**Task item**
Please give back, word for word, only the lines starting at the one containing "Zudem hat die" and ending at the one containing "Nozay d'hier" within the material below.

**Supplied material**
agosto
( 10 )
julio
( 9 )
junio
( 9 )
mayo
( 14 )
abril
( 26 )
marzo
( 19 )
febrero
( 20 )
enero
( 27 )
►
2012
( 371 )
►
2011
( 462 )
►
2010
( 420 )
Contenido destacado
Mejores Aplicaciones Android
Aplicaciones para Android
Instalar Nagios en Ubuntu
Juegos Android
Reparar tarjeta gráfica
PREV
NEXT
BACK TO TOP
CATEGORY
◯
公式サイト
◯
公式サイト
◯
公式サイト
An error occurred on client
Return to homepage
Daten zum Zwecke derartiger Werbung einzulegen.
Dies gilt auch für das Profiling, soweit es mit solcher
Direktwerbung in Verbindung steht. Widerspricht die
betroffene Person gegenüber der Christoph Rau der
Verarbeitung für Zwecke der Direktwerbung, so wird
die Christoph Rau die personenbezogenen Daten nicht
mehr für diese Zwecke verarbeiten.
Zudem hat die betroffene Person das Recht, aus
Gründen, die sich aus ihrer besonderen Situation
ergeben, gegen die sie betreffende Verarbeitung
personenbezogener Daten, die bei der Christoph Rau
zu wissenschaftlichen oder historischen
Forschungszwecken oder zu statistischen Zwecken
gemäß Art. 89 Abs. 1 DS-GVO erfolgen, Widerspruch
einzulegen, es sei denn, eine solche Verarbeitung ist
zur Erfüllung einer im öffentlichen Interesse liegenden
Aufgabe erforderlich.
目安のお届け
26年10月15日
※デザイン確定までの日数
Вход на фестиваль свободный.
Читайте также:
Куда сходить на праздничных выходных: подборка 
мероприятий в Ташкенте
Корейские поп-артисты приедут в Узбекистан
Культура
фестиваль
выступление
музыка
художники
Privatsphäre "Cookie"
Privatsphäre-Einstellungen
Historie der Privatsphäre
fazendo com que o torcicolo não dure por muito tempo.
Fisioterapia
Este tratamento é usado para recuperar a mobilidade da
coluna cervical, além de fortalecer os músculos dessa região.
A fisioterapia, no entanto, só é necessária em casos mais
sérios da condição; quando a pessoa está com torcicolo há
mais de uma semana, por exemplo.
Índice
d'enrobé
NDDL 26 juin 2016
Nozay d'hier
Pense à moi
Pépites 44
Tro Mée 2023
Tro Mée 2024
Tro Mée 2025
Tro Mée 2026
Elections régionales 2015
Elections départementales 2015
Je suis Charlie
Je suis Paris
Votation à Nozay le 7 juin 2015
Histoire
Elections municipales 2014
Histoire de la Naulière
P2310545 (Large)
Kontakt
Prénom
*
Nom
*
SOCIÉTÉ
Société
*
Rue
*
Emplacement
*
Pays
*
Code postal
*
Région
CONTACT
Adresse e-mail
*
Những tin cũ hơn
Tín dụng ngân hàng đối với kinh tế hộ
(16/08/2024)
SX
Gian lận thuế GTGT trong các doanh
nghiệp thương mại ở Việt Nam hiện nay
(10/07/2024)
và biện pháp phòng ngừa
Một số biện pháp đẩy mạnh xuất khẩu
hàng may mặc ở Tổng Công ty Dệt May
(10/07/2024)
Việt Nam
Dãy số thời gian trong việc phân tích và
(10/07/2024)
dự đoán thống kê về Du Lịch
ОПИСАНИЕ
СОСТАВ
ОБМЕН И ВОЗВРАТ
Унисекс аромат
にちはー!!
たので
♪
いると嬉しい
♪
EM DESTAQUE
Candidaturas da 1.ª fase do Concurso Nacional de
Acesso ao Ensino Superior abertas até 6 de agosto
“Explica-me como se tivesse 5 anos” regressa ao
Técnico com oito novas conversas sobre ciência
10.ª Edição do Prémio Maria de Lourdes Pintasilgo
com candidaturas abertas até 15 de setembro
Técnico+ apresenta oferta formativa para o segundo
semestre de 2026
--
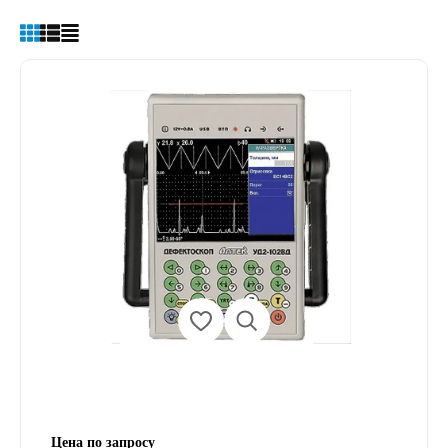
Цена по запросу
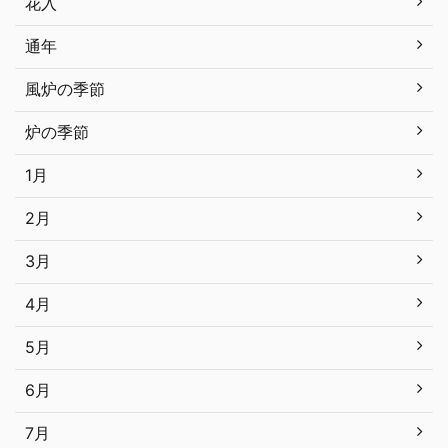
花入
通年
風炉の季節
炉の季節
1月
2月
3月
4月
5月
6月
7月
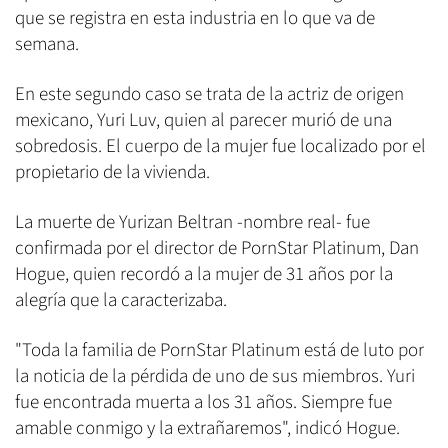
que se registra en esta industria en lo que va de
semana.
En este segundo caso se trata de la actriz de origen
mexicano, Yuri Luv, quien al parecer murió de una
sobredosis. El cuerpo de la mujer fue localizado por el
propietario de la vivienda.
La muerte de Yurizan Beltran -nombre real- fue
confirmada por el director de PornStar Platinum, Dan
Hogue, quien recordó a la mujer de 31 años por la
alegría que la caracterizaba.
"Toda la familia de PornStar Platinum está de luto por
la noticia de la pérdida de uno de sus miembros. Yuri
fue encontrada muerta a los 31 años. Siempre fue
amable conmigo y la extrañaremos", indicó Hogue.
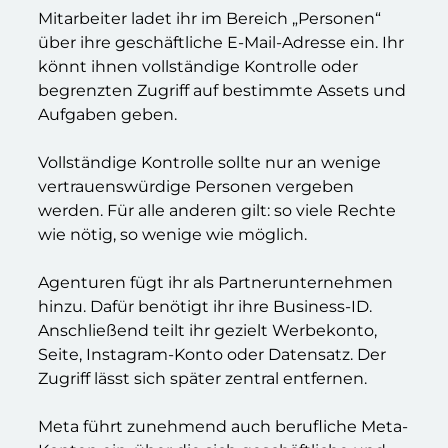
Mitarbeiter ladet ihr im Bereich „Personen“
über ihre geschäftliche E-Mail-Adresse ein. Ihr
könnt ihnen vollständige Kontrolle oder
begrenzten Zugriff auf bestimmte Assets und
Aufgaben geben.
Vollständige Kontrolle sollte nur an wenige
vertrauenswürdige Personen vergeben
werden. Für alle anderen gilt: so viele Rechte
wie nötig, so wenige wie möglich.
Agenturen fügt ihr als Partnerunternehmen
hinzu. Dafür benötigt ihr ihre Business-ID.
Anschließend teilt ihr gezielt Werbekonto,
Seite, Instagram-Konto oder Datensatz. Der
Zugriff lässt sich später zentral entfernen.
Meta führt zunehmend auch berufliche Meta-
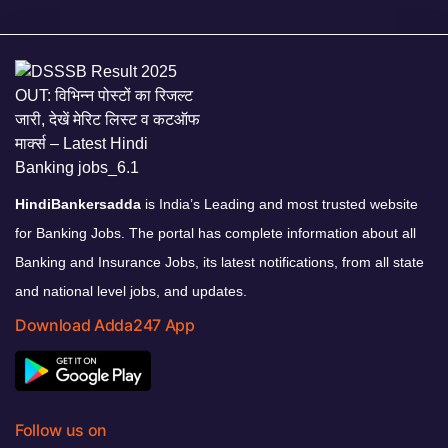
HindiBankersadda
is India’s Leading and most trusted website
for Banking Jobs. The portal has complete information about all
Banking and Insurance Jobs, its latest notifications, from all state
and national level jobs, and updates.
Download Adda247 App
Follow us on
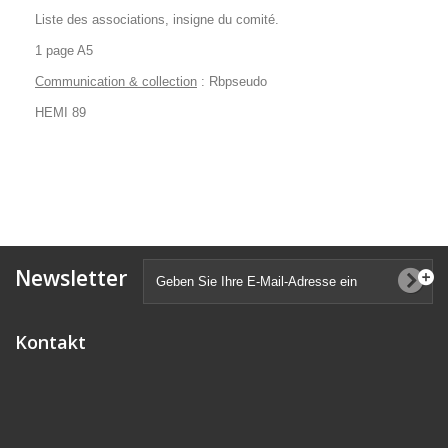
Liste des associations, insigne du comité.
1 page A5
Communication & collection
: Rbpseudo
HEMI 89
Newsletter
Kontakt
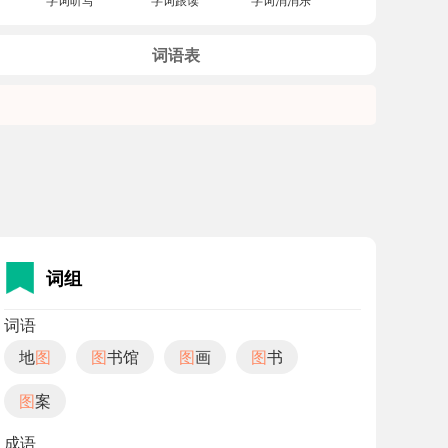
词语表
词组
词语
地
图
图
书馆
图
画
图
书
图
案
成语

**Task response**
Zudem hat die betroffene Person das Recht, aus
Gründen, die sich aus ihrer besonderen Situation
ergeben, gegen die sie betreffende Verarbeitung
personenbezogener Daten, die bei der Christoph Rau
zu wissenschaftlichen oder historischen
Forschungszwecken oder zu statistischen Zwecken
gemäß Art. 89 Abs. 1 DS-GVO erfolgen, Widerspruch
einzulegen, es sei denn, eine solche Verarbeitung ist
zur Erfüllung einer im öffentlichen Interesse liegenden
Aufgabe erforderlich.
目安のお届け
26年10月15日
※デザイン確定までの日数
Вход на фестиваль свободный.
Читайте также:
Куда сходить на праздничных выходных: подборка 
мероприятий в Ташкенте
Корейские поп-артисты приедут в Узбекистан
Культура
фестиваль
выступление
музыка
художники
Privatsphäre "Cookie"
Privatsphäre-Einstellungen
Historie der Privatsphäre
fazendo com que o torcicolo não dure por muito tempo.
Fisioterapia
Este tratamento é usado para recuperar a mobilidade da
coluna cervical, além de fortalecer os músculos dessa região.
A fisioterapia, no entanto, só é necessária em casos mais
sérios da condição; quando a pessoa está com torcicolo há
mais de uma semana, por exemplo.
Índice
d'enrobé
NDDL 26 juin 2016
Nozay d'hier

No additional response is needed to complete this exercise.